Agricultural property relief (APR) at 100% may apply to properties with agricultural ties. Removing the tie could eliminate this relief, significantly increasing potential IHT on the estate.

Seek specialist tax advice from a qualified accountant before proceeding.

Working with Professionals

Agricultural tie removal requires specialist expertise. Assemble a team including:

Planning Consultant

Choose consultants with specific agricultural tie removal experience. Request case studies of successful removals in your local authority area.

Agricultural Specialist

Rural chartered surveyors from firms like Strutt & Parker, Savills Rural, or Carter Jonas understand agricultural markets and can provide credible evidence.

Solicitor

Instruct a property solicitor experienced in planning law and Section 106 agreements. They'll review documentation, advise on legal strategy, and handle formal proceedings.

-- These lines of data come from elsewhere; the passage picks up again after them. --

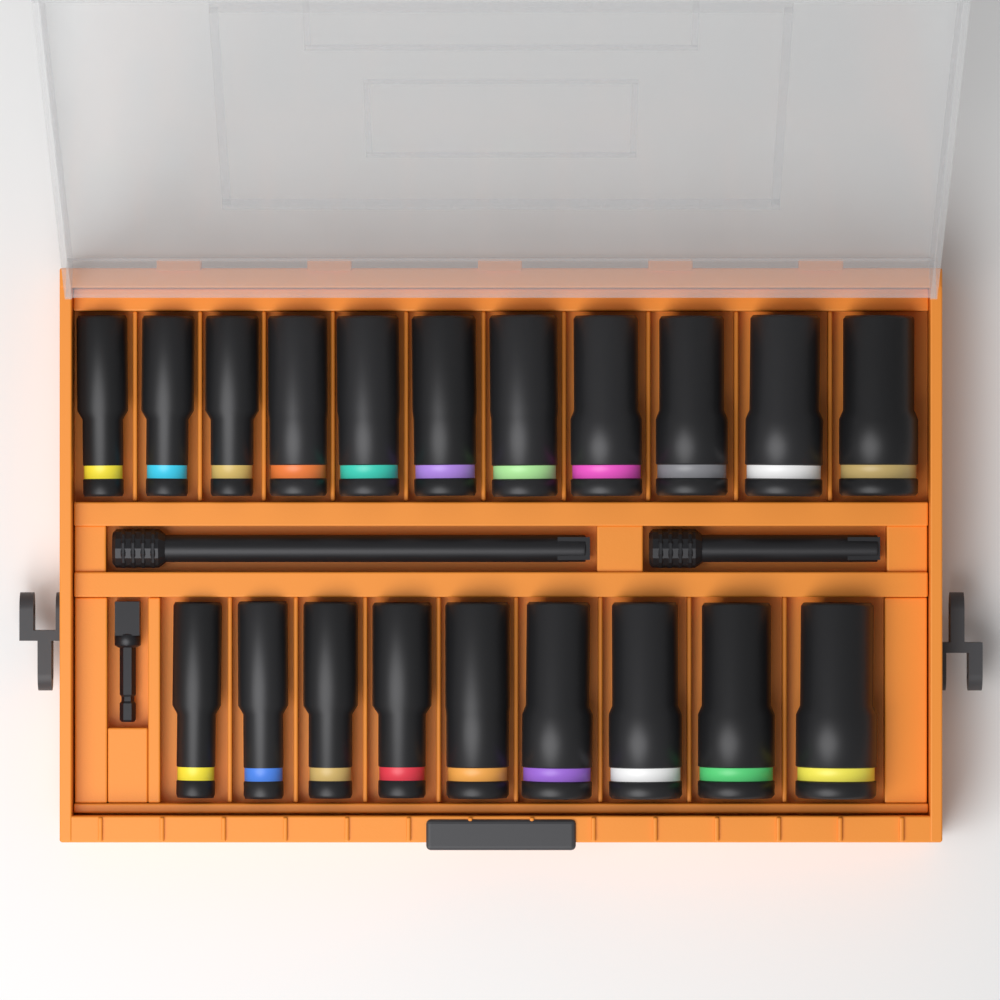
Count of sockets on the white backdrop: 20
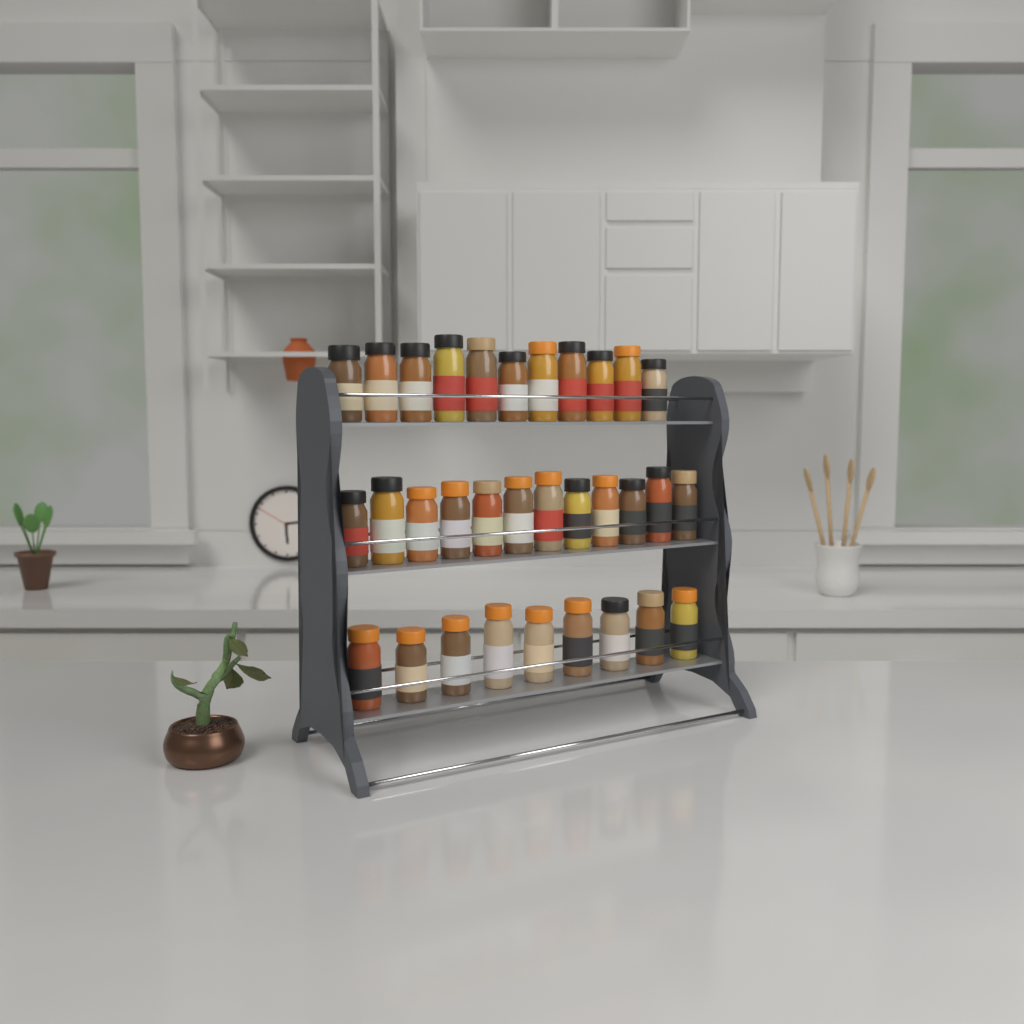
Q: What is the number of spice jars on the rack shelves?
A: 32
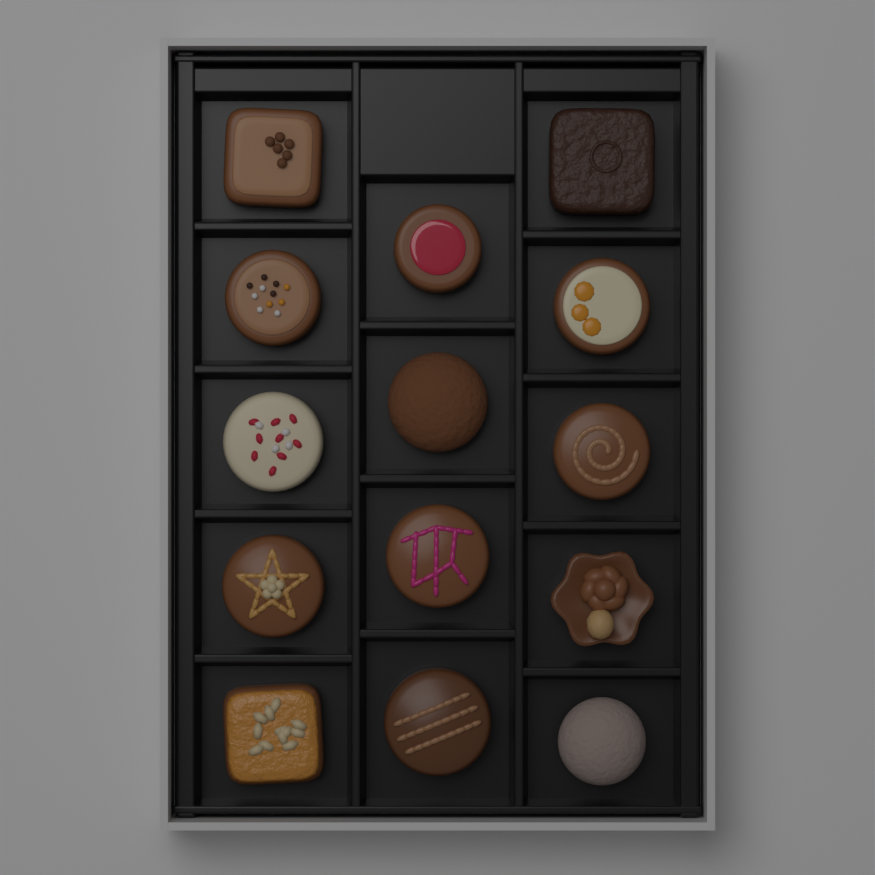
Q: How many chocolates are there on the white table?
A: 14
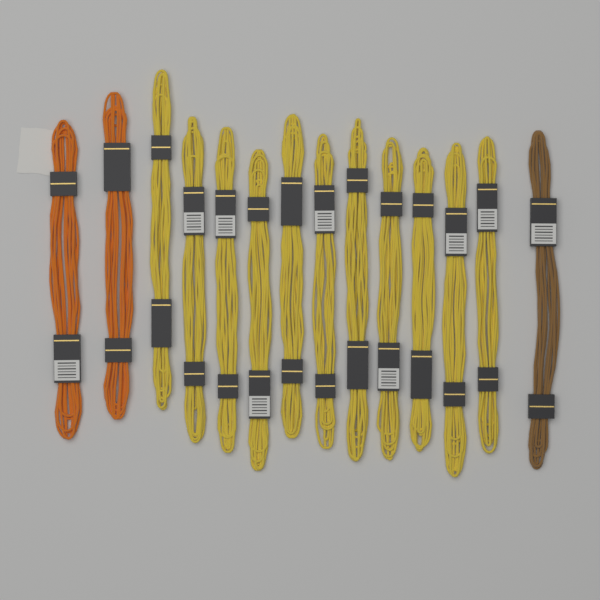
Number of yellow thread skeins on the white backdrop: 11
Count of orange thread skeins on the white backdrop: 2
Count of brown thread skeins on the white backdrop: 1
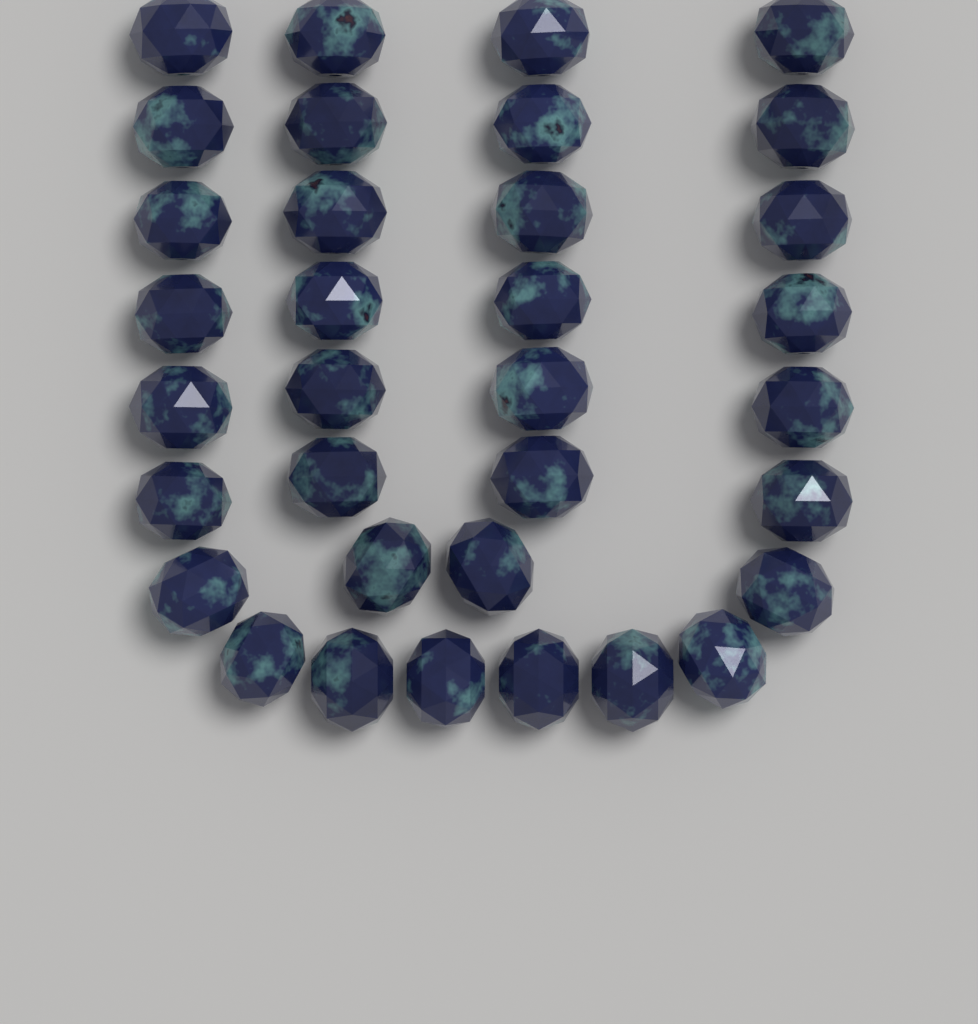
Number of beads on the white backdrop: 34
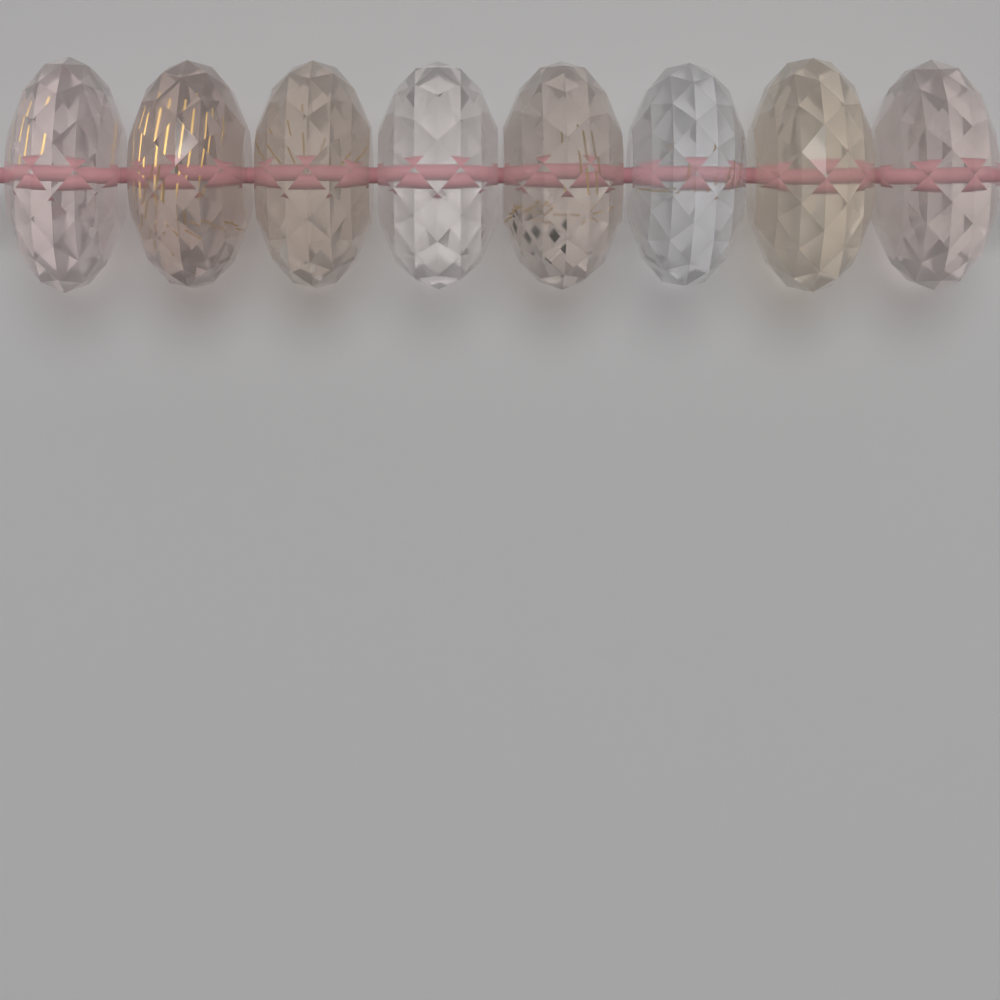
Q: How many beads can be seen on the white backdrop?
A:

Recent Case Law and Precedents (2024-2026)

Recent appeal decisions provide guidance:

APP/R3325/W/24/3340876 (Devon, 2025): Inspector allowed removal after 22 months' marketing demonstrated no agricultural demand. Key factor: mechanisation had reduced local agricultural employment by 65% since original 1989 permission.

APP/Y0435/W/25/3348921 (Shropshire, 2025): Refusal upheld despite three years' marketing. Inspector found property's location adjacent to working farm meant agricultural need persisted.

APP/F2415/W/25/3352104 (Leicestershire, 2026): Removal allowed on policy grounds. Local plan policy had shifted to support rural housing, and adjacent site had received permission for market housing.

These cases illustrate that success depends heavily on demonstrable changes in circumstances since the original permission.

Planning Permission Explained

For more context on UK planning laws and how they affect land use, read our comprehensive guide: Planning Permission Explained: Everything You Need to Know.

Conclusion: Is Agricultural Tie Removal Worth Pursuing?

Removing an agricultural tie can unlock substantial value — often £100,000-£250,000 for typical rural dwellings. However, success requires:

  • Comprehensive marketing evidence over 18+ months
  • Professional reports demonstrating changed circumstances
  • Realistic understanding that success rates hover around 35-50%
  • Budget for professional fees of £11,000-£47,000
  • Patience for a 2-2.5 year process if appealing

Applications are most likely to succeed where:

  • The original permission was granted 15+ years ago
  • Local agricultural employment has declined significantly
  • Comprehensive marketing proves no agricultural demand
  • The locality has seen residential development nearby
  • Local plan policies have evolved

Applications will likely fail where:

  • The property is in Green Belt, AONB, or National Park
  • Active agricultural businesses operate nearby
  • Marketing evidence is incomplete or unconvincing
  • The original permission is less than 10 years old

If you're considering purchasing land or property with an agricultural tie, factor removal prospects into your valuation. Properties with realistic removal potential trade at smaller discounts (15-25% below market value) compared to those where removal is unlikely (35-50% discount).

For personalised advice on your specific situation, consult a planning specialist familiar with your local authority's policies and recent decisions.